Information given »
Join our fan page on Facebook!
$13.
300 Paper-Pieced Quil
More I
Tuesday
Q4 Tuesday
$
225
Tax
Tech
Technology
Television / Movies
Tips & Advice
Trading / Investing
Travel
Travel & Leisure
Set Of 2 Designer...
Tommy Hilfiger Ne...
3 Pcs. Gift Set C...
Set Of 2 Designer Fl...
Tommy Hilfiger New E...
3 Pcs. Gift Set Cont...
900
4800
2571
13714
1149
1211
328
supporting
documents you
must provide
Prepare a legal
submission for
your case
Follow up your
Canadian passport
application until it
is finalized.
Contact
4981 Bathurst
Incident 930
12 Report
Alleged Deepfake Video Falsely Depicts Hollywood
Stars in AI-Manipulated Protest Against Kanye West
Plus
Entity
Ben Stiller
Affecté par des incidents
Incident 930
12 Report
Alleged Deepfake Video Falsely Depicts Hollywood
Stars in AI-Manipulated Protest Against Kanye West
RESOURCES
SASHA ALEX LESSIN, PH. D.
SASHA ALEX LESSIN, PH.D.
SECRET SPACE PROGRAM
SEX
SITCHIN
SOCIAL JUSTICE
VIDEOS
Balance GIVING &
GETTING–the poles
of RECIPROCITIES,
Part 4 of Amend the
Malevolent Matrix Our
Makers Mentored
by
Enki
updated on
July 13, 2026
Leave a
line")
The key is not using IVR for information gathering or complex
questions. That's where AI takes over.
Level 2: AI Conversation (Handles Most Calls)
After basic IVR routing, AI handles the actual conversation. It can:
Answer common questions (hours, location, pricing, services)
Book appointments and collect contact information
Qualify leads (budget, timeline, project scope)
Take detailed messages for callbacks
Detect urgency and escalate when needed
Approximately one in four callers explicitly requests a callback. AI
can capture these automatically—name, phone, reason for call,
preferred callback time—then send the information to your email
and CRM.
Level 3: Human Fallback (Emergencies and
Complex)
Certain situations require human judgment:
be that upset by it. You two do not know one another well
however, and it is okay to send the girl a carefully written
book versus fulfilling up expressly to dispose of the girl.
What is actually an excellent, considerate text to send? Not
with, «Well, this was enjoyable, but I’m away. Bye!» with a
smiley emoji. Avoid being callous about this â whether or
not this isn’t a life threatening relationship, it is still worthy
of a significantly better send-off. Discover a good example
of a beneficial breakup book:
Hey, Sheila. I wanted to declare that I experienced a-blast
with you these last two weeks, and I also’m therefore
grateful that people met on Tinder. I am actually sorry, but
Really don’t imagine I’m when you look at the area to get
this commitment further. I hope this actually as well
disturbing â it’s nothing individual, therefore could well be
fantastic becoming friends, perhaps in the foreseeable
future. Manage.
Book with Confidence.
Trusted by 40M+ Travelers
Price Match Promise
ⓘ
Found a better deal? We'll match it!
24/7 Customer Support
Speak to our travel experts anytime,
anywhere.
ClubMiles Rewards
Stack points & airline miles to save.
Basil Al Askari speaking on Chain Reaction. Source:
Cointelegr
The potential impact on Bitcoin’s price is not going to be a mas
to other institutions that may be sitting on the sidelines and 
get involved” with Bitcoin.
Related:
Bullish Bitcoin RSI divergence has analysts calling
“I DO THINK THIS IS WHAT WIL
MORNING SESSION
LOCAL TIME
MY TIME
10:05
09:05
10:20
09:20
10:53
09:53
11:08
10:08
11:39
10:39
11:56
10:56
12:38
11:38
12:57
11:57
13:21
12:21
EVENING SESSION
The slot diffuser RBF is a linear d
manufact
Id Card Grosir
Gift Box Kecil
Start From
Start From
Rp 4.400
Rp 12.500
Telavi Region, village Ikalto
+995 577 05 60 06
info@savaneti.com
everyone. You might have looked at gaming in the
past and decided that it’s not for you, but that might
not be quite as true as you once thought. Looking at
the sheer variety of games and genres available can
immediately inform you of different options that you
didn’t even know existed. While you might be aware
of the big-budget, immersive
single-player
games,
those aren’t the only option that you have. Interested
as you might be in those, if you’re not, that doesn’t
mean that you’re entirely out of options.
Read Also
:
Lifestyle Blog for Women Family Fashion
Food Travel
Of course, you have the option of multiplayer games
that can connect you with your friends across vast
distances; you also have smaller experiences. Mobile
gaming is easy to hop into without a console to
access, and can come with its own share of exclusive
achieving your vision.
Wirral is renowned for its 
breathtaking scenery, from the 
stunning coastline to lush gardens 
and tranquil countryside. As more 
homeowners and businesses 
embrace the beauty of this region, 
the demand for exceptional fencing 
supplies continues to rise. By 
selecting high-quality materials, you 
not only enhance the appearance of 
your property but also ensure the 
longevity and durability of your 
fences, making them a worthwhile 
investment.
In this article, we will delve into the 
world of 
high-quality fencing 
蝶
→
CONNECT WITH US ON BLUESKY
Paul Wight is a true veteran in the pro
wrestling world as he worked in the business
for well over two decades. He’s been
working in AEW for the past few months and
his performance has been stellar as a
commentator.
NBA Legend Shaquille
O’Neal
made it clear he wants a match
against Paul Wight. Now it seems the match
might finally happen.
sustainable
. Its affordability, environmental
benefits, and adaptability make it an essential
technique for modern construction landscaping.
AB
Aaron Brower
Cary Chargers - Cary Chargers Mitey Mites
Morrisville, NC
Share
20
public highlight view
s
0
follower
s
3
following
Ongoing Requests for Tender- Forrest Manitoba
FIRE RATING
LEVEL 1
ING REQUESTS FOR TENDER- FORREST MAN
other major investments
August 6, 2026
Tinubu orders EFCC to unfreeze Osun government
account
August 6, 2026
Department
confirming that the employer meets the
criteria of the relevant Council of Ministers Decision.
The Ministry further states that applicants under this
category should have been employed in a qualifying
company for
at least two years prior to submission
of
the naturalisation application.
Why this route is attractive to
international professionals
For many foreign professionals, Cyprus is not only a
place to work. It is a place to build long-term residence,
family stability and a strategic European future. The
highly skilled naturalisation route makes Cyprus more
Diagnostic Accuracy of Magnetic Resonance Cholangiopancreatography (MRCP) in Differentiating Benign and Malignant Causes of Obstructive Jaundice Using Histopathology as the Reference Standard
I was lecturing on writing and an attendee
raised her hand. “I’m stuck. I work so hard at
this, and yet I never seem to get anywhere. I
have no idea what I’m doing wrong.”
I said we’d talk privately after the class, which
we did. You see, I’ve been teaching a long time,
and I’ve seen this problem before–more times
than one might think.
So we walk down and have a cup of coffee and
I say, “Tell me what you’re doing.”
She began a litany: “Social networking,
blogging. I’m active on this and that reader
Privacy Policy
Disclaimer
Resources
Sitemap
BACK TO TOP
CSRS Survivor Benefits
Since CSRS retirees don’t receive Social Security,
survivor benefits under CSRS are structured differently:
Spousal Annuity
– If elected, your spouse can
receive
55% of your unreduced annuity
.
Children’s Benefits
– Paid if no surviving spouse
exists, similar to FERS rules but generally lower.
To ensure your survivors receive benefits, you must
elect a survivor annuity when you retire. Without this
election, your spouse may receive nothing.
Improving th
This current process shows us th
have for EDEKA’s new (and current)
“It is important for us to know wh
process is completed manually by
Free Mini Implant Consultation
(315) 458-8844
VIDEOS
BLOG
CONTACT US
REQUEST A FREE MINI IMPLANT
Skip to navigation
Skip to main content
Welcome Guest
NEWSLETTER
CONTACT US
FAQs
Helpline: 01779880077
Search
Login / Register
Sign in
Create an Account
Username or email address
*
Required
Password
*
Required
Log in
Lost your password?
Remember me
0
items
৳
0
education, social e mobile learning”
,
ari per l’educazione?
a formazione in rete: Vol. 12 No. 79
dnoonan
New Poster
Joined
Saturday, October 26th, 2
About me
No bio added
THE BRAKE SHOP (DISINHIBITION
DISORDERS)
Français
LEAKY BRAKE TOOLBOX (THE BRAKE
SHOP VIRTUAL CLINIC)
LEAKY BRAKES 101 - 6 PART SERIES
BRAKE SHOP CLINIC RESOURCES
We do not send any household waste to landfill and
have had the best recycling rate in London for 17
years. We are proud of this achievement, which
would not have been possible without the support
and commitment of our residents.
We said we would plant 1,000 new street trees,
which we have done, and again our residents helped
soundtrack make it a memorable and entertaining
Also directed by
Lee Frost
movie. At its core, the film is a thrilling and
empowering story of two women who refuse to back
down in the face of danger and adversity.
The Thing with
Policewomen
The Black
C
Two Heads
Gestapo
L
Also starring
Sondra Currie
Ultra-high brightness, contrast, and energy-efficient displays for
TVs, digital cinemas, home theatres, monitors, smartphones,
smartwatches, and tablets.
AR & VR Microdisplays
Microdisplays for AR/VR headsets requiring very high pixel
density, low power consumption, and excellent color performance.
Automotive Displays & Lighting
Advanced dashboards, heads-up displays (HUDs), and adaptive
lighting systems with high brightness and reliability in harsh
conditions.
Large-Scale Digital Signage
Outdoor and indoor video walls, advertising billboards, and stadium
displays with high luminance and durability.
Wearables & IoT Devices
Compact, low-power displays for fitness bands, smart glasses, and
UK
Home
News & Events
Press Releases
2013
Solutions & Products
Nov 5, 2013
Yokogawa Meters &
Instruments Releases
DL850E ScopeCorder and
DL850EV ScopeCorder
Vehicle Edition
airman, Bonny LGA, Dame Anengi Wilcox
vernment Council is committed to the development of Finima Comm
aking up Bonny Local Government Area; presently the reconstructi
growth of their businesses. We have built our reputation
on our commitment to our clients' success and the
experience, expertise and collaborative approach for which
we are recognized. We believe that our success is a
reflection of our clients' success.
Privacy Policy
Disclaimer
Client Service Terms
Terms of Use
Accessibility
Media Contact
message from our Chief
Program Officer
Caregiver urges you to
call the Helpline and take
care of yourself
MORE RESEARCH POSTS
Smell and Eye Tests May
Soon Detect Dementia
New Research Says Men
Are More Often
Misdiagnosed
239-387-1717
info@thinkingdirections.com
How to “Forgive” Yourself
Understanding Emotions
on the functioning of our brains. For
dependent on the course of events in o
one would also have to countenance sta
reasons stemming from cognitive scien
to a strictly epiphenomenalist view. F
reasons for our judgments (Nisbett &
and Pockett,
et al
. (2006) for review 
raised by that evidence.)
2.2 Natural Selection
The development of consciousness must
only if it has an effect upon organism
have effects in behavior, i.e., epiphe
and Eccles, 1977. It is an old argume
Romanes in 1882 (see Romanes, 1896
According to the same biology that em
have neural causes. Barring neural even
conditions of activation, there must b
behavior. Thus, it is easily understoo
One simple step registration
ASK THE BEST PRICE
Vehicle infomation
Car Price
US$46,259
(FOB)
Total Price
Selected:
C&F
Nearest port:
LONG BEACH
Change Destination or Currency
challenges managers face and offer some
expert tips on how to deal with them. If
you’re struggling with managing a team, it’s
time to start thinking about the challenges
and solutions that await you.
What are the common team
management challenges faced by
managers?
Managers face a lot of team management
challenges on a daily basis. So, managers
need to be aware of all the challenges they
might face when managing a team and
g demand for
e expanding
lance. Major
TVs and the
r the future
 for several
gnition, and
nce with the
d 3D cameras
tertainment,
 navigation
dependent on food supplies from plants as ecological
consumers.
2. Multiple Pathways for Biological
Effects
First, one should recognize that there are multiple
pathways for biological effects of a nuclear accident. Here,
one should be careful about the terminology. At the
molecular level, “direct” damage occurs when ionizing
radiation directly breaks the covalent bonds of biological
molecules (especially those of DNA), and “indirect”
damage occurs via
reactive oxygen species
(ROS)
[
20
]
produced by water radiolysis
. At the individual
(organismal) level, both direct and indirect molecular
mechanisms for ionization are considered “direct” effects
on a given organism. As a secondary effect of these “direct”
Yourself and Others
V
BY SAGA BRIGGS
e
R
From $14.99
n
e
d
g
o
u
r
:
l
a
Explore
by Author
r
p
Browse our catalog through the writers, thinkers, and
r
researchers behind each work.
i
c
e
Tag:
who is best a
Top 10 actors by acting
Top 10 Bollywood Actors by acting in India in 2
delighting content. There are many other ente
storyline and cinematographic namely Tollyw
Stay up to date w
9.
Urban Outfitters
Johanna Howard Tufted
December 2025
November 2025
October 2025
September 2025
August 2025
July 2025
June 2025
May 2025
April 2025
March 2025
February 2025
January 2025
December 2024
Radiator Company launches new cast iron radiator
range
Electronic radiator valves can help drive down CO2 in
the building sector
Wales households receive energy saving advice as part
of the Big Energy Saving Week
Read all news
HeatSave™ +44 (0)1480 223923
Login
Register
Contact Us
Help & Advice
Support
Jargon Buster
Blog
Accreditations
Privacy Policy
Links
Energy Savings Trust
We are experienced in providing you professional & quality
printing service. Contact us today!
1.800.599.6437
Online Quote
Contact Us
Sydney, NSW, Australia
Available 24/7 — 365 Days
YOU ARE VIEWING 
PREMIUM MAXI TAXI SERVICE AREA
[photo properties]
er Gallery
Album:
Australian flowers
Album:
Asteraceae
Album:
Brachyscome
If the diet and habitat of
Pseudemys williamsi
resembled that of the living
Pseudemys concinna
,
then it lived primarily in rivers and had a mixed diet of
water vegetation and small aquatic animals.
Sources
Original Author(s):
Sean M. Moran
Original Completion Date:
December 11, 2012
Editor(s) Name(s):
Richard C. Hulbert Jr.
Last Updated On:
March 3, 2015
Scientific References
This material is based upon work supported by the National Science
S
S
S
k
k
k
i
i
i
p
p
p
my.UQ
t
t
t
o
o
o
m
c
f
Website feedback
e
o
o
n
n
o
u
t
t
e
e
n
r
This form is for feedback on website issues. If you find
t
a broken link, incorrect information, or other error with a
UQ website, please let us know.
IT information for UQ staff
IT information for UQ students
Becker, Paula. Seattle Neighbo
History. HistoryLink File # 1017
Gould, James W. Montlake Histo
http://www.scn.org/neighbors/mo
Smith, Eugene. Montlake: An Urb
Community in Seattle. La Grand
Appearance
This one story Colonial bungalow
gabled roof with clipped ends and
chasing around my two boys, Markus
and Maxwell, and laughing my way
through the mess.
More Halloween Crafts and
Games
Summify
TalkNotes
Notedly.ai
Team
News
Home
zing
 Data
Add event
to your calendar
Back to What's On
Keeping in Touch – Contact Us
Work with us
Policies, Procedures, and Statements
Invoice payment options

Goal of the exercise »
Within the data above, the lines from the one with "Yourself and Others" to the one with "Energy Savings Trust" must be repeated exactly; no other line belongs in the answer.

Task result »
Yourself and Others
V
BY SAGA BRIGGS
e
R
From $14.99
n
e
d
g
o
u
r
:
l
a
Explore
by Author
r
p
Browse our catalog through the writers, thinkers, and
r
researchers behind each work.
i
c
e
Tag:
who is best a
Top 10 actors by acting
Top 10 Bollywood Actors by acting in India in 2
delighting content. There are many other ente
storyline and cinematographic namely Tollyw
Stay up to date w
9.
Urban Outfitters
Johanna Howard Tufted
December 2025
November 2025
October 2025
September 2025
August 2025
July 2025
June 2025
May 2025
April 2025
March 2025
February 2025
January 2025
December 2024
Radiator Company launches new cast iron radiator
range
Electronic radiator valves can help drive down CO2 in
the building sector
Wales households receive energy saving advice as part
of the Big Energy Saving Week
Read all news
HeatSave™ +44 (0)1480 223923
Login
Register
Contact Us
Help & Advice
Support
Jargon Buster
Blog
Accreditations
Privacy Policy
Links
Energy Savings Trust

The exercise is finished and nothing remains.